As the launch drew near the opening, Alvin slackened her speed still more until she was not going faster than five or six miles an hour. There was an abundance of sea room and he curved into the passage with his usual skill. The four peered intently forward and had to wait only a minute or two when the boat had progressed far enough to give them a full view of the crescent-like cove, which extended backward for several hundred yards and had an expansion of perhaps four hundred feet. In the very middle was the islet, in the form of an irregular oval, containing altogether barely an acre. As has been said, it was made up of clay and sand with not a tree or shrub growing, and only a few scattered leaves of grass, but there was no sign of life on or about it.
Alvin sheered the boat close to the shore, and continued slowly moving. A glance downward into the crystal current showed that the depth was fully twenty feet, so that it was safe for the largest craft to moor against the bank.
“Here’s where the Water Witch lay,” said Alvin. “Do you wish to land, Mr. Calvert?”
He was standing up and scrutinizing the little plot as they glided along the shore, but discovered nothing of interest.
“No; there’s no call to stop; we may as well go back.”
“Do ye obsarve that six-masted schooner wid its nose poked under the bushes in the hope of escaping notice?”

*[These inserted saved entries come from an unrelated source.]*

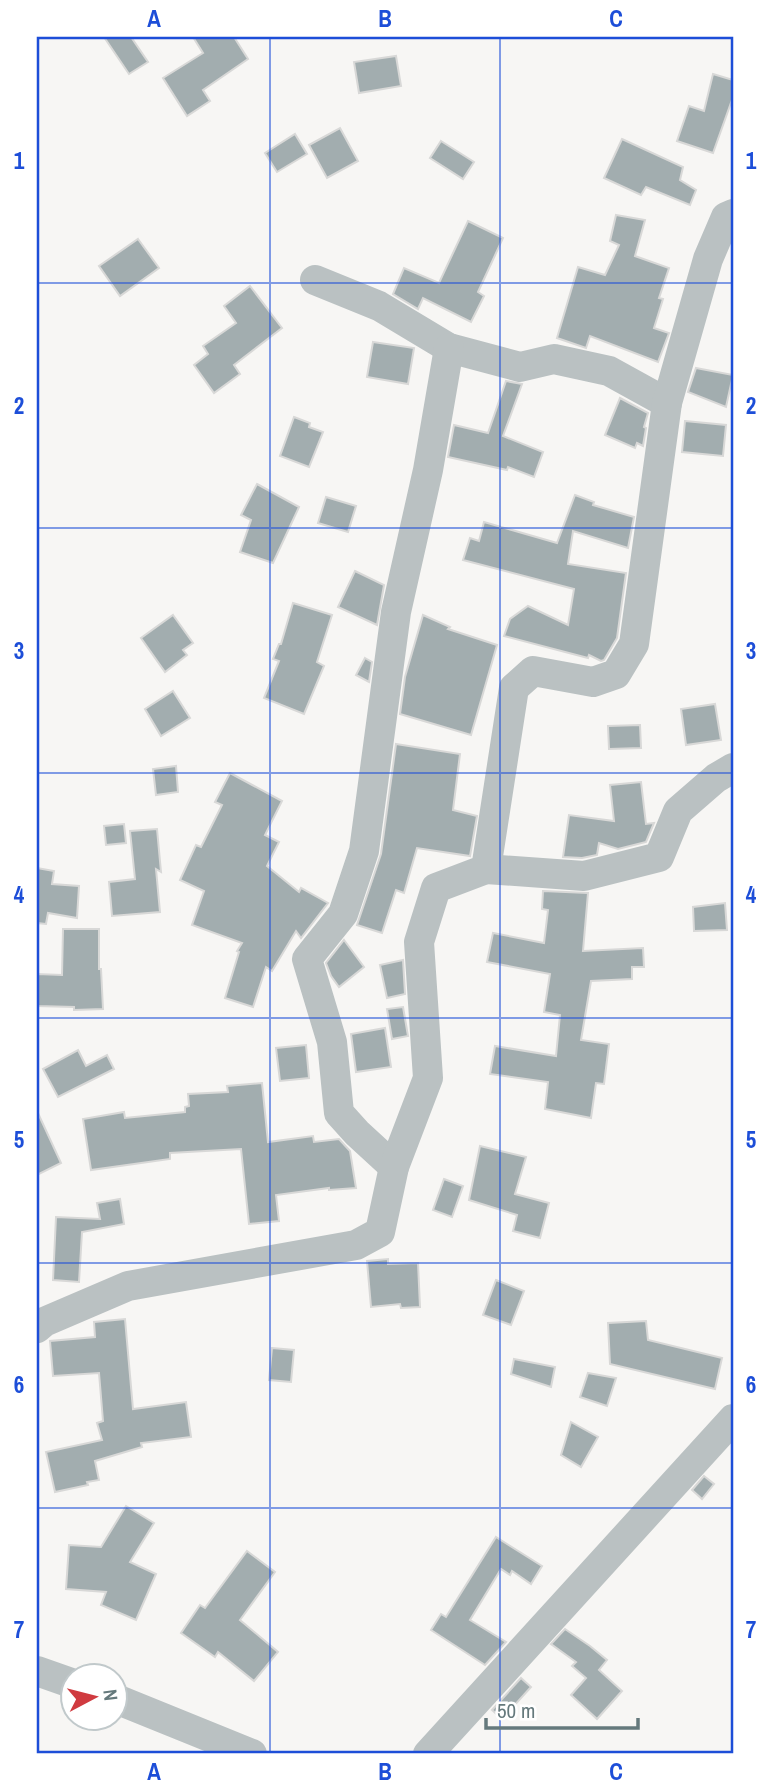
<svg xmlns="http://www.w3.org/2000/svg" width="770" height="1791" viewBox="0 0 770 1791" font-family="'Archivo Narrow',sans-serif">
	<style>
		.building { fill: #a2adaf; stroke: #d8d8d7; stroke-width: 2 }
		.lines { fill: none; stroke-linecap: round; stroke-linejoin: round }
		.minor { stroke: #bac1c2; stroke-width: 30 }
		.grid { fill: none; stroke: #1d4ed8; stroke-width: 2; stroke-opacity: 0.55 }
		.neatline { fill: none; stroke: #1d4ed8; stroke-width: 2.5 }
		.grid-label { font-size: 23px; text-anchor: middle; font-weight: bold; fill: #1d4ed8 }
	</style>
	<rect width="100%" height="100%" fill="#f7f6f4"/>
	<!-- building -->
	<g class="building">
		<path d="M 104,37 L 131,37 L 148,62 L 129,74 Z"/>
		<path d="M 193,37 L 234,37 L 248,59 L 203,90 L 210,101 L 187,116 L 163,78 L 203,53 Z"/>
		<path d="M 396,56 L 401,86 L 359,93 L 354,62 Z"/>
		<path d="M 713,74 L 733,80 L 733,97 L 713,153 L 677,141 L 689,106 L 704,111 Z"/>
		<path d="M 340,128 L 358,161 L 327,178 L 309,145 Z"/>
		<path d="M 295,134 L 307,154 L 277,172 L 265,153 Z"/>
		<path d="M 622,139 L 683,167 L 680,180 L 696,190 L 690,205 L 646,187 L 641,195 L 604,178 Z"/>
		<path d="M 441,141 L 474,162 L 463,179 L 430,158 Z"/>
		<path d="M 616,215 L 645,220 L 635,256 L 669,268 L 659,298 L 663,299 L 654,328 L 669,333 L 658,362 L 590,336 L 586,348 L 557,338 L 578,267 L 605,275 L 619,245 L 610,241 Z"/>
		<path d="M 468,221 L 503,238 L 478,292 L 484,296 L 471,322 L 423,298 L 418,309 L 393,294 L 404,268 L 439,283 Z"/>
		<path d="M 138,239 L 159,268 L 120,296 L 99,266 Z"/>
		<path d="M 250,286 L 282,328 L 234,365 L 240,374 L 214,393 L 194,365 L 208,354 L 203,346 L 236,323 L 224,306 Z"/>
		<path d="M 373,342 L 414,348 L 408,384 L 367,377 Z"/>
		<path d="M 696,368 L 733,375 L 726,407 L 688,392 Z"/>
		<path d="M 506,381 L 522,384 L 503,436 L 543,452 L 534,477 L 508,467 L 507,470 L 448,457 L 454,425 L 488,433 Z"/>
		<path d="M 620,398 L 648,413 L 644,427 L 646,428 L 643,446 L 637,443 L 635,448 L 605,435 Z"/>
		<path d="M 294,417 L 310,423 L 309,427 L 323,432 L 309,467 L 280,456 Z"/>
		<path d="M 685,421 L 726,425 L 723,456 L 682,452 Z"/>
		<path d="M 257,484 L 299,507 L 273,563 L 240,552 L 251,520 L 241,515 Z"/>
		<path d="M 575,495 L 594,502 L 593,505 L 634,517 L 628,548 L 573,531 L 568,564 L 626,573 L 617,638 L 604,660 L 601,661 L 589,655 L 588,658 L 504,636 L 510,619 L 528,606 L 568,625 L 574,589 L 463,560 L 470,538 L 479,541 L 484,522 L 557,543 Z"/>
		<path d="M 326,497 L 356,506 L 348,532 L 318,523 Z"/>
		<path d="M 355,571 L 384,585 L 377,625 L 338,607 Z"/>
		<path d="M 293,603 L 332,615 L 317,662 L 324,666 L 304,714 L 264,698 L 279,661 L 273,659 L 279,644 L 281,644 Z"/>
		<path d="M 173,615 L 193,643 L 183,650 L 187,655 L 165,672 L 141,638 Z"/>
		<path d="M 423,615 L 450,627 L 448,629 L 497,645 L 471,735 L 400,714 L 405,677 Z"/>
		<path d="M 365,658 L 372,662 L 369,682 L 356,675 Z"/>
		<path d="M 173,691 L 190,718 L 161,736 L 145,709 Z"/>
		<path d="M 715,704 L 721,740 L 686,745 L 681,709 Z"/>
		<path d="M 640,725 L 641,748 L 609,749 L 608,726 Z"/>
		<path d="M 396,744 L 460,754 L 453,810 L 477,816 L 470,856 L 417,848 L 404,893 L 396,890 L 382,933 L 357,925 L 381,854 Z"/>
		<path d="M 176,766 L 178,792 L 156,795 L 153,769 Z"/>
		<path d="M 230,773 L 282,801 L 265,835 L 279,842 L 267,866 L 299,892 L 301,888 L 328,903 L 301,938 L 296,931 L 272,971 L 266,967 L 253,1007 L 225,998 L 239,952 L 237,951 L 242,943 L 192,925 L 204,891 L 180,880 L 196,845 L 201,847 L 222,805 L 215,802 Z"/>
		<path d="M 641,782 L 646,824 L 654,823 L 646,842 L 618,849 L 599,843 L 597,855 L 582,858 L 563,857 L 569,815 L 614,821 L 610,785 Z"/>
		<path d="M 124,824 L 126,843 L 106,845 L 104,826 Z"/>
		<path d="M 157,829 L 161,872 L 156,869 L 160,912 L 112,916 L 109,882 L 135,879 L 130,831 Z"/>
		<path d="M 37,868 L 54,871 L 52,884 L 79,886 L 77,918 L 48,913 L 46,924 L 37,923 Z"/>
		<path d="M 543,891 L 588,893 L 583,951 L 643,948 L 644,967 L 632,967 L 632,979 L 591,981 L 581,1040 L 609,1044 L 604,1084 L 596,1083 L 591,1118 L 545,1109 L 548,1082 L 490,1074 L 495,1046 L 556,1056 L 560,1015 L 544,1012 L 550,974 L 487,962 L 493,933 L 544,943 L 548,910 L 542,909 Z"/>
		<path d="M 725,903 L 727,930 L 694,931 L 693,907 Z"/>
		<path d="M 63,929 L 99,929 L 99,969 L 101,969 L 103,1009 L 74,1010 L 74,1007 L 37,1006 L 37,974 L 62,975 Z"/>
		<path d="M 344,940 L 364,967 L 339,987 L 331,976 L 326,963 Z"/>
		<path d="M 403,960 L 405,994 L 387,998 L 380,965 Z"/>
		<path d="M 403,1007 L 408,1036 L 392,1039 L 387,1009 Z"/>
		<path d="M 385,1028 L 391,1067 L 356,1072 L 351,1034 Z"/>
		<path d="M 306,1045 L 309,1078 L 280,1081 L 276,1048 Z"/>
		<path d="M 78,1050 L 86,1066 L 107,1055 L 114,1069 L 58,1097 L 43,1069 Z"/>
		<path d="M 262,1083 L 268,1142 L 313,1136 L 314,1142 L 339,1139 L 350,1151 L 356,1188 L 329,1190 L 329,1188 L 276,1195 L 279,1221 L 249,1224 L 241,1149 L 170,1153 L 170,1159 L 91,1170 L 83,1119 L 124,1112 L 125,1118 L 185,1112 L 185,1107 L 189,1106 L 188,1094 L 228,1092 L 227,1086 Z"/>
		<path d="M 37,1111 L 61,1163 L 37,1175 Z"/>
		<path d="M 480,1146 L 526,1157 L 515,1194 L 549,1203 L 540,1238 L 513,1231 L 517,1215 L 469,1200 Z"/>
		<path d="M 444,1179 L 463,1186 L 452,1217 L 433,1210 Z"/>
		<path d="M 120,1199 L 124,1224 L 82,1232 L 79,1282 L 53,1280 L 56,1217 L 100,1219 L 97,1203 Z"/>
		<path d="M 388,1259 L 388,1264 L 418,1263 L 420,1307 L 401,1308 L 400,1304 L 371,1307 L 367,1261 Z"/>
		<path d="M 496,1280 L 524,1291 L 511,1325 L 483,1315 Z"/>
		<path d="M 125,1319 L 133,1409 L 186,1402 L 191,1437 L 141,1443 L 142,1447 L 95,1461 L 99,1480 L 87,1482 L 88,1485 L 55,1492 L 46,1452 L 102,1440 L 97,1423 L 103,1421 L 99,1373 L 53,1376 L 50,1341 L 95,1337 L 94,1322 Z"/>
		<path d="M 646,1321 L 648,1340 L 722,1358 L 715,1389 L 610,1364 L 608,1323 Z"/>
		<path d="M 272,1348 L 294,1350 L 291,1382 L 269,1380 Z"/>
		<path d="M 514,1359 L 555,1367 L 551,1387 L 511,1374 Z"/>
		<path d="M 588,1373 L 616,1378 L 607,1406 L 580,1397 Z"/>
		<path d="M 571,1422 L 598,1437 L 581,1467 L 561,1455 Z"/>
		<path d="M 704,1476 L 714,1484 L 702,1499 L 692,1490 Z"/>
		<path d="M 126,1506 L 154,1523 L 130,1562 L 156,1574 L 136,1620 L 101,1605 L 106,1592 L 66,1589 L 69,1545 L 101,1547 Z"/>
		<path d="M 496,1537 L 542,1566 L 531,1584 L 512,1571 L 510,1575 L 501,1569 L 470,1620 L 506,1642 L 485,1665 L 431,1630 L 441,1614 L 446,1617 Z"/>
		<path d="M 247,1551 L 275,1572 L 240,1620 L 278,1652 L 254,1681 L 218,1652 L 215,1657 L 181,1633 L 200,1605 L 205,1608 Z"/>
		<path d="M 565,1629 L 590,1646 L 607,1660 L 599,1670 L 622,1691 L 597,1719 L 571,1695 L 586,1678 L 572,1666 L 576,1662 L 551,1644 Z"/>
		<path d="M 521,1678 L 531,1687 L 502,1719 L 492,1710 Z"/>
	</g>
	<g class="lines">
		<!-- minor -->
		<g class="minor">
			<path d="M 315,280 L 379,306 L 449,348 L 520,367 L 554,359 L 609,371 L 667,403"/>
			<path d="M 486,869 L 584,876 L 659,857 L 678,811 L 716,778 L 733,768"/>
			<path d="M 394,1167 L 357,1133 L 339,1113 L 332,1042 L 307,959 L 343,914 L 364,851 L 396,612 L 428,470 L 449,348"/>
			<path d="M 37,1328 L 44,1322 L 128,1286 L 356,1245 L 380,1232 L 394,1167 L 428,1078 L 419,942 L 436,888 L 486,869 L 514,688 L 533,671 L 593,682 L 616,674 L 634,644 L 667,403 L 708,259 L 726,217 L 733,214"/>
			<path d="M 37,1671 L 74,1684"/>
			<path d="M 116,1699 L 252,1754"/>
			<path d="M 428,1754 L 733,1419"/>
		</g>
	</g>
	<!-- grid -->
	<path class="grid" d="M 270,37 L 270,1754M 500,37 L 500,1754M 37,283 L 733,283M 37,528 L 733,528M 37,773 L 733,773M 37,1018 L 733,1018M 37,1263 L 733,1263M 37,1508 L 733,1508"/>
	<!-- border -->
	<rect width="770" height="1791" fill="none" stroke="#ffffff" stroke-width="77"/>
	<!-- north arrow -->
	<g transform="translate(94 1697) rotate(83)"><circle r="33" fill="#ffffff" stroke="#c1c9cb" stroke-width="2"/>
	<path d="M0-5L12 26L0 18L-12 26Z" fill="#d03b40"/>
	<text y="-10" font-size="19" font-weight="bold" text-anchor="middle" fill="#65797c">N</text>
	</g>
	<!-- scale -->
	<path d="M486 1718v10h152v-10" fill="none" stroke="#65797c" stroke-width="3.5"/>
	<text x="497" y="1718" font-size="21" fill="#65797c" stroke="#ffffff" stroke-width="5" paint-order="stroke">50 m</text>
	<rect x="38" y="38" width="694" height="1714" class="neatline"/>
	<g class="grid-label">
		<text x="154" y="27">A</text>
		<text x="385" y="27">B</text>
		<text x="616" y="27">C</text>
		<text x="19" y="169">1</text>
		<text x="751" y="169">1</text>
		<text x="19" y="414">2</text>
		<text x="751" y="414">2</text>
		<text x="19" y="659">3</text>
		<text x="751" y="659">3</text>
		<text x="19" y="903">4</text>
		<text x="751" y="903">4</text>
		<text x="19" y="1148">5</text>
		<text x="751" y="1148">5</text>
		<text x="19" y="1393">6</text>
		<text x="751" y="1393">6</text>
		<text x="19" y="1638">7</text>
		<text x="751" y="1638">7</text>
		<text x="154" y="1780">A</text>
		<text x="385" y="1780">B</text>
		<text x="616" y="1780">C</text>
	</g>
</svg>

As Mike Murphy asked the question he pointed to the southern shore of the inlet, where all saw the little rowboat in which Detective Calvert had visited the spot and which had been used later for a similar purpose by Alvin and Chester. It was drawn up so far under the overhanging limbs that only the stern was in sight. It seemed to be exactly where it had been placed by the boys after they were through with it.
It was on the tip of Alvin’s tongue to refer to the incident and to ask something in the way of explanation from their companion. Instead of doing so, the latter surprised both by saying:
“That must belong to somebody who lives in the neighborhood.”
The remark sounded strange to our young friends and both remained silent waiting for him to say more, but he did not. He sat down again, facing the Sheepscot, and lighted one of his big black cigars. He crossed his legs like a man of leisure who was not concerned by what had occurred or was likely to occur.